El último Reporte Económico del Presidente analiza el historial de Obama. También es un informe para su defensa. Pero el Consejo de Asesores hace un análisis de primer nivel.

El punto de partida es la herencia que recibió Obama: la economía estaba en caída libre a principios de 2009. Como señala el reporte: “Es fácil olvidar lo cerca que estuvo la economía de una recesión plena. De hecho, mediante una serie de medidas macroeconómicas, el primer año de la Gran Recesión, tuvo mayores caídas que el inicio de la Gran Depresión en 1929-30”.

La responsabilidad de una recuperación exitosa no recae solo en esta administración: el gobierno de George W Bush fue responsable de la respuesta inmediata (aunque tiene alguna responsabilidad de la gravedad de la crisis); la Reserva Federal de Estados Unidos (EU) actuó de manera eficaz; el Congreso aprobó una importante legislación. Sin embargo, la mayoría de los republicanos en el Congreso se opuso a todas las medidas monetarias, financieras y fiscales que se adoptaron.

El gobierno de Obama implementó una serie de importantes medidas fiscales. También proporcionó un fuerte apoyo moral a la FED (incluyendo la reelección de Ben Bernanke, el candidato de Bush). El gobierno también restauró el sector financiero más rápido de lo esperado y realizó un rescate exitoso de la industria automotriz.

Por su parte, los republicanos censuraron el estímulo fiscal, se quejaron de los enormes déficits fiscales que hubo como resultado de la crisis. Algunos afirmaron que las políticas de la FED planteaban el riesgo de una hiperinflación. La mayoría se opuso a una nueva regulación para el sector financiero y se ensañaron con el rescate de la industria automotriz. Sin embargo, tal vez el presidente electo Donald Trump no podría estar en una posición para acosar a los fabricantes de automóviles el día de hoy si no los hubieran rescatado entonces.

El desempeño de la economía fue notable. La tasa de desempleo cae más rápido de lo esperado. Las empresas sumaron 15.6 millones de puestos de trabajo desde 2010. El crecimiento del salario real fue más rápido que en cualquier ciclo desde 1970. En el tercer trimestre de 2016, la economía fue 11.5% más grande que en su punto máximo antes de la crisis y el PIB real per cápita fue 4% superior al pico previo a la crisis, mientras que el de la zona euro aún estaba por debajo. El patrimonio neto por hogar alcanzó a estar 50% por arriba del nivel en 2008.

**Consigna**
Resume en dos oraciones el texto sobre el historial económico de Obama. Los ítems no guardan relación con el texto.

**Extractos de datos**

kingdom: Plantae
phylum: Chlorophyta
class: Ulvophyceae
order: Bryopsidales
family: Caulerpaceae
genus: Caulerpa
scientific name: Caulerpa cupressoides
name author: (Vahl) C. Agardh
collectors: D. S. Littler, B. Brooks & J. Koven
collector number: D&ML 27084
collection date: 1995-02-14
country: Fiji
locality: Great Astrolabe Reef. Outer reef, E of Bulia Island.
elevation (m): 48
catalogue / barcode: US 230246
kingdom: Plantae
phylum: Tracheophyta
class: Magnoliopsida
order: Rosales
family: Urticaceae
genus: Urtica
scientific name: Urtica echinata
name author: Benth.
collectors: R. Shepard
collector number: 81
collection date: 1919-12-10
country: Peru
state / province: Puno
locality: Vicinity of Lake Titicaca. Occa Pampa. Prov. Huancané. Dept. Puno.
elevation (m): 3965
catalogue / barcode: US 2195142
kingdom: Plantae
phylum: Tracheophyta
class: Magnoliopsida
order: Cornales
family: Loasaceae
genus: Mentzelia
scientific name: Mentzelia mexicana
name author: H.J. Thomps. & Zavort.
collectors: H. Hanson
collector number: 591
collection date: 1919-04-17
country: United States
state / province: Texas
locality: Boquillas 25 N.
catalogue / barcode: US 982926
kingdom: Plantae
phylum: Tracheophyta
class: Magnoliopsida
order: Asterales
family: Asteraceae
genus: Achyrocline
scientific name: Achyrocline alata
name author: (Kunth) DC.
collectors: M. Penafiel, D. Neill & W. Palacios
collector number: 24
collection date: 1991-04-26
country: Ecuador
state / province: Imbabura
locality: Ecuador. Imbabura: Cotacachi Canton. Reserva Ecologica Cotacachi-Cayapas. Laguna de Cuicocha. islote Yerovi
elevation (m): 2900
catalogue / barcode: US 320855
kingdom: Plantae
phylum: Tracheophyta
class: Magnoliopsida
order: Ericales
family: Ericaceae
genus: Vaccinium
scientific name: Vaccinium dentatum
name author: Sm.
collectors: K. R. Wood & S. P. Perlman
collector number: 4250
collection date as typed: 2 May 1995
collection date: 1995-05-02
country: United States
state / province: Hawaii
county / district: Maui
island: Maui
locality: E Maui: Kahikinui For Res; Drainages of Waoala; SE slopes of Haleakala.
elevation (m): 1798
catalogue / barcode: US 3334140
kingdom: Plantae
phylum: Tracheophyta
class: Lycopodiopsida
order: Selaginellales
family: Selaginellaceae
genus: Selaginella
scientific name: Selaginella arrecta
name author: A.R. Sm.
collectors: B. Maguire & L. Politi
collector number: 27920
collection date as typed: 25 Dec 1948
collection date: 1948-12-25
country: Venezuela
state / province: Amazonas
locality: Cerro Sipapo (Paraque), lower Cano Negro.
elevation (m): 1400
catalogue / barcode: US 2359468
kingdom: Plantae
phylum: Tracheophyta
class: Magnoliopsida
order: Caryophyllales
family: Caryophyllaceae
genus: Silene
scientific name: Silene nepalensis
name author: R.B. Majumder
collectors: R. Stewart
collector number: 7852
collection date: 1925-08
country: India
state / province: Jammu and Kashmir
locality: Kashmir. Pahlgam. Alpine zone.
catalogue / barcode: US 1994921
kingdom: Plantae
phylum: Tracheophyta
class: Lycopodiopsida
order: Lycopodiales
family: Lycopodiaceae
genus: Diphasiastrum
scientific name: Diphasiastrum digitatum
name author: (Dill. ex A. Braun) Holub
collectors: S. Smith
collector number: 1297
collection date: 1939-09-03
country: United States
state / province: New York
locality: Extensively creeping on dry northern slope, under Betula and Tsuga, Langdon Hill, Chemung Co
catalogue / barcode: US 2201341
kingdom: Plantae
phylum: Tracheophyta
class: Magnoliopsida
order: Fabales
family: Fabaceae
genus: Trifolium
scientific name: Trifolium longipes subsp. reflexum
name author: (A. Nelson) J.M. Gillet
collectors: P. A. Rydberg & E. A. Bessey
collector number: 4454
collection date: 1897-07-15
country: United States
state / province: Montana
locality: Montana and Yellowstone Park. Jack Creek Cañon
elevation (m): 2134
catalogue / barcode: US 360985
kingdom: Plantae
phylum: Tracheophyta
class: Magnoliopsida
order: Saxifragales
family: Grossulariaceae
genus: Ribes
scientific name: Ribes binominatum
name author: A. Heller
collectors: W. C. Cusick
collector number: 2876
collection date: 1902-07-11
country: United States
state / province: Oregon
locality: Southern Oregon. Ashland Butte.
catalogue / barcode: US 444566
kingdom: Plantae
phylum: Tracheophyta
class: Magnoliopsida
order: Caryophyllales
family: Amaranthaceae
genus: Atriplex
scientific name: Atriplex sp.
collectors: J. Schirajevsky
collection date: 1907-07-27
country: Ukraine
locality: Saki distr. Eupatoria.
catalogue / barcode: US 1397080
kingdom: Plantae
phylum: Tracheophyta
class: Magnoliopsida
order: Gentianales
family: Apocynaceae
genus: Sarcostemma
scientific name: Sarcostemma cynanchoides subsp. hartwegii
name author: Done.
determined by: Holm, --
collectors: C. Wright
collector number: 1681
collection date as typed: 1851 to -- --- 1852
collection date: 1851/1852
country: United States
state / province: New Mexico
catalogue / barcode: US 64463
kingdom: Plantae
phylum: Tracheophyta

**Respuesta**
El último Reporte Económico del Presidente analiza el historial de Obama, que recibió una economía en caída libre a principios de 2009. Su gobierno implementó importantes medidas fiscales, restauró el sector financiero y rescató la industria automotriz pese a la oposición de la mayoría de los republicanos, y el desempeño de la economía fue notable, con un desempleo que cayó más rápido de lo esperado y 15.6 millones de puestos de trabajo sumados desde 2010.